SOURCE PASSAGE.
A front end 22a of the crankshaft 22 protrudes from a front wall
23a of a crankcase 23. A rear end 17a of the generator 17 is
located at the front wall 23a of the crankcase 23. A rear end 25a
of a drive shaft 25 of the generator 17 is coaxially connected to
the front end 22a of the crankshaft 22.
The generator 17 includes a stator 26, a rotor 27 disposed in the
stator 26 around the drive shaft 25, front and rear covers 31, 32
attached to the front and rear ends of the stator 26 with a
plurality of bolts 28, a cooling fan 34 provided in the rear cover
32, and an intake duct 35 attached to the front cover 31.
A front end 25b of the drive shaft 25 is rotatably supported by a
central portion 31a of the front cover 31 via a bearing 37. The
cooling fan 34 is disposed in a space 38 in the rear cover 32. The
cooling fan 34 is provided at the rear end 25a of the drive shaft
25 coaxially therewith.
A plurality of louver-shaped air outlets 41 (see FIG. 1) is formed
in a circumferential wall 32a of the rear cover 32. The plurality
of air outlets 41 communicates with the space 38 in the rear cover
32.
A plurality of air inlets 42 is formed in a front wall 31b of the
front cover 31. The plurality of air inlets 42 communicates with a
cooling air sucking path 45 through a space 43 in the front cover
31. The cooling air sucking path 45 is formed in the space between
the stator 26 and the rotor 27 in the generator 17.
As shown in FIG. 3, the intake duct 35 according to the first
embodiment is attached to the front cover 31 with a plurality of
bolts 46.

PROVIDED DATA.

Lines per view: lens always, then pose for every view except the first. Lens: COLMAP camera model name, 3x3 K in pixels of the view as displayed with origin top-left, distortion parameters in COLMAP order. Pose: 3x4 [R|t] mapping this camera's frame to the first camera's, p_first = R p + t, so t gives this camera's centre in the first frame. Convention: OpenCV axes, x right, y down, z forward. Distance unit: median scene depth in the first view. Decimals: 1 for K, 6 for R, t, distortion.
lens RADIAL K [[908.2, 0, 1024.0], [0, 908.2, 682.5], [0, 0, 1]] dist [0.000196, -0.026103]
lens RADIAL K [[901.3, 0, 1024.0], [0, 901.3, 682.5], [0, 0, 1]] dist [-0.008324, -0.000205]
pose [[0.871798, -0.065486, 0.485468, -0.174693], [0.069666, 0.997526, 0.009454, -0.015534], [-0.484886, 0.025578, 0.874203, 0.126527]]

--

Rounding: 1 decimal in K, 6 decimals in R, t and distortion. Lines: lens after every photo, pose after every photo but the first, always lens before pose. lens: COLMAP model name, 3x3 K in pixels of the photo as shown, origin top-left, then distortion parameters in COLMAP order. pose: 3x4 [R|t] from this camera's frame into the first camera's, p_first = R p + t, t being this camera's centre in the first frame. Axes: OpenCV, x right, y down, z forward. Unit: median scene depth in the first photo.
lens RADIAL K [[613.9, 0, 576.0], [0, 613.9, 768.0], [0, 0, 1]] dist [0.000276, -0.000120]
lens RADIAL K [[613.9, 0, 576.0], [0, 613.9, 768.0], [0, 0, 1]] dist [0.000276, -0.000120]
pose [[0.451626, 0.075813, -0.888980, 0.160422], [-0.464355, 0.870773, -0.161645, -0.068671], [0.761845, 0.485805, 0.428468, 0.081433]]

WHAT YOU NEED TO DO.
1) Rewrite the paragraph of the generator passage that begins "The generator 17 includes" as a bulleted list of its parts.
2) Extend the generator passage beyond its final sentence.

TASK RESULTS.
1)
- Stator 26
- Rotor 27, disposed in stator 26 around drive shaft 25
- Front and rear covers 31, 32, attached to the front and rear ends of stator 26 with bolts 28
- Cooling fan 34, provided in rear cover 32
- Intake duct 35, attached to front cover 31

2)
The intake duct 35 includes a duct cover 47 that forms a duct space
48 communicating with the air inlets 42, an intake port 51 provided
in a projection 49 of the duct cover 47 and opening downward, a
partition 52 standing from an edge of the intake port 51, a first
barrier plate 54 horizontally protruding from an upper end 52a of
the partition 52, and a second barrier plate 56 provided on the
duct cover 47.
As shown in FIGS. 3, 4, and 5, the duct cover 47 includes a hollow
tube 61 with a substantially cylindrical circumferential wall 62, a
disc-shaped front wall 63 blocking a front end 61a of the tube 61,
an opening 65 formed in a lower portion 61b of the tube 61, the
lower projection 49 projecting downward from the opening 65, and a
plurality of attachment portions 67 provided at equal spacing
around a rear end 61c of the tube 61.
The duct space 48 is formed by the hollow tube 61 and the
disc-shaped front wall 63. The plurality of attachment portions 67
on the duct cover 47 is attached to a plurality of attachment
portions 71 on the front cover 31 with a plurality of bolts 46.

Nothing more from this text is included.